The tower above the matroneum gained a small vestibule, or porch. It is covered by a separate small roof. The roof over the nave is two-tiered. The roof over the sanctuary has three straight slopes – on the northern, eastern, and southern sides.
From the north, the building has only one small window in the sacristy. One window is located in the wall of the sacristy and the sanctuary on the eastern side. On the southern side, there is a large triple window. They are all rectangular.
The sacristy adjoins the northern wall of the sanctuary. It is outlined by five walls: one perpendicular to the wall of the presbytery, oblique, parallel, oblique, and another perpendicular. This room has only 13 square meters.
In the original temple, this small space served as the sanctuary.
During Operation Vistula and the forced resettlement, the church in Powroźnik shared the dreadful fate of many other temples. The Greek Catholic parish ceased to exist at that time. The building was taken over by the Roman Catholic church. The new hosts introduced significant changes to the interior design.
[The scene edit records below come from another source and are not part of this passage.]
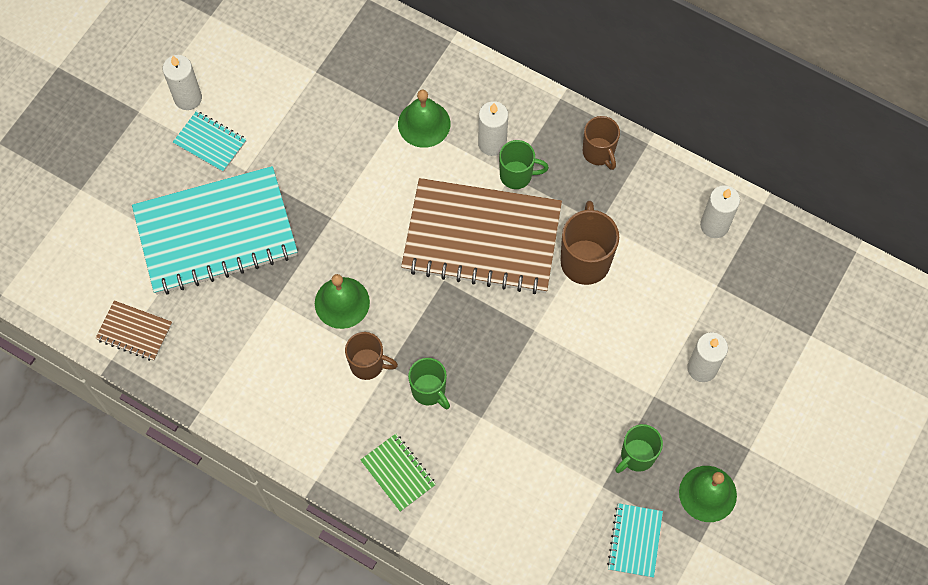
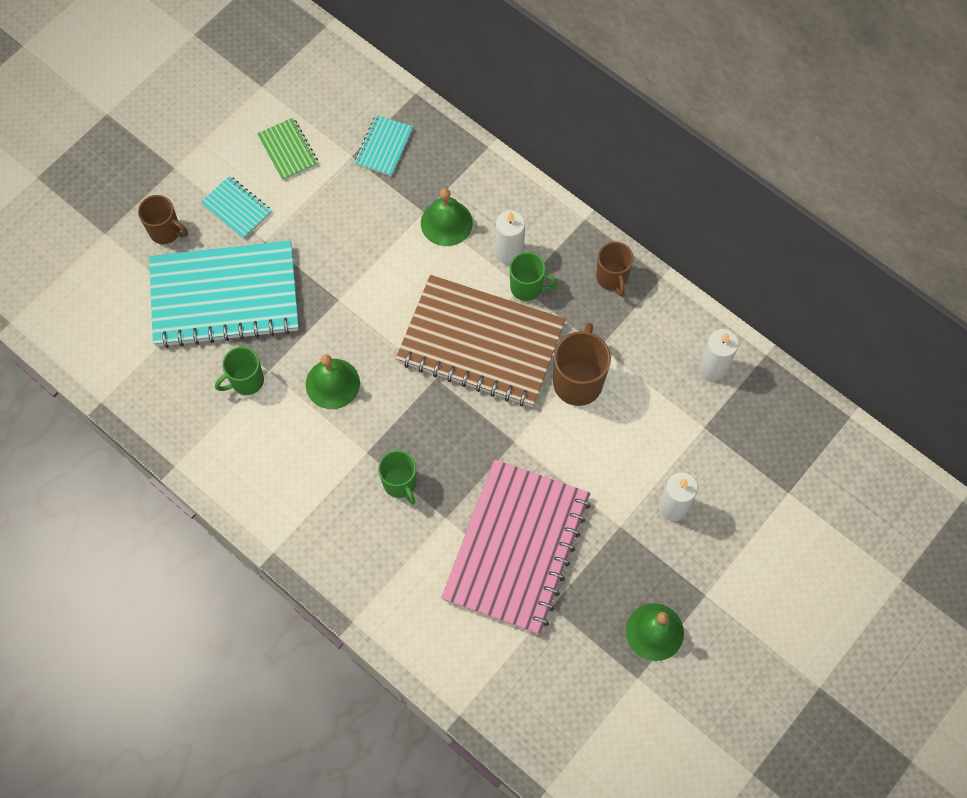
camera: 10 degrees right, 0 degrees up
brown notebook [95,300,172,361] -> none
white candle [163,55,202,110] -> none
brown mug [345,332,398,380] -> brown mug moved to [138,195,188,244]
green notebook [360,434,436,512] -> green notebook moved to [257,118,318,181]
turquoise notebook [607,503,663,578] -> turquoise notebook moved to [354,115,413,176]
green mug [615,424,663,473] -> green mug moved to [215,347,264,395]
none -> pink notebook [441,460,591,635]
The church is surrounded by a stone wall covered with a shingle roof and slender lindens and larches growing along it.
The length of the entire building: 21 m
The width of the matroneum: 4 m
The width of the nave: 7 m
The width of the sanctuary: 5 m
The height of the tower above the matroneum: 21 m
The height of the tower above the nave: 16 m
The height of the tower above the sanctuary: 9.5 m
It is part of a group of wall paintings made in 1607 on the order of Father Michał Miejski. They cover the entire surface of the wooden walls and vaults of the former church sanctuary. Currently, this part of the temple serves as a sacristy. The painting composition entitled “The Entry into Jerusalem” is to the left of the entrance. It is almost two meters high and about two and a half meters wide. Over the centuries, the colors have lost their vividness. The painting is dominated by the dim blue background, gray donkey, and fiery red of some of the robes. The painting method has the charm of archaic simplification. It introduces an aura of spirituality.
Christ sitting on a donkey is the central character in the painting. He is the largest figure of the composition. To his left, there is a group of apostles. To the right, we can see a cheering crowd of residents of the capital of Israel. In the distance, there are the soaring walls and buildings of Jerusalem.
Jesus and the donkey are shown from the right profile. Christ is looking at us. His head is surrounded by a red circle – the so-called nimbus. Next to him, there is a white inscription in Cyrillic (in Church Slavonic language). It reads: “The Entry into Jerusalem of Our Lord Jesus Christ.” Jesus’ long dark hair cascades in gentle waves onto his shoulders, tucked behind his ear. His eyes are looking into the distance from under the thin lines of black eyebrows. Jesus has a straight nose. Above his slightly outlined lips, we can see a thin mustache. His chin is covered in short dark stubble.
The right hand is raised, with two fingers extended in a gesture of blessing. The left one is holding the donkey’s harness. Jesus is wearing a white tunic and a red coat falling down in multiple folds. We can see a bare right foot sliding out from under the coat. The donkey is light gray, covered with an orange blanket. Its long ears are sticking up briskly and its big dark eyes are peeking at us gently.
On the left, the apostles are forming a tight group. Their heads are surrounded by halos. They are turning their bearded faces towards Christ, walking and staring at him. They are dressed in long blue tunics and red coats. To the right of the group, there is a tree growing in the background. Two men are climbing the trunk.
To the right of Christ, we can see a crowd of Jerusalem’s residents. They have come outside the city walls to greet Jesus. The perspective is presented in a simplified way. One group of blurred figures is much smaller, which gives the impression that it is further away. The other group consists of much larger figures. The bearded men are staring at Christ. One of them, standing at the front, is waiting with his arms open.
In the upper right corner of the composition, there are some high-rise buildings of Jerusalem. The tower and the white-walled building are crowned with red domed roofs.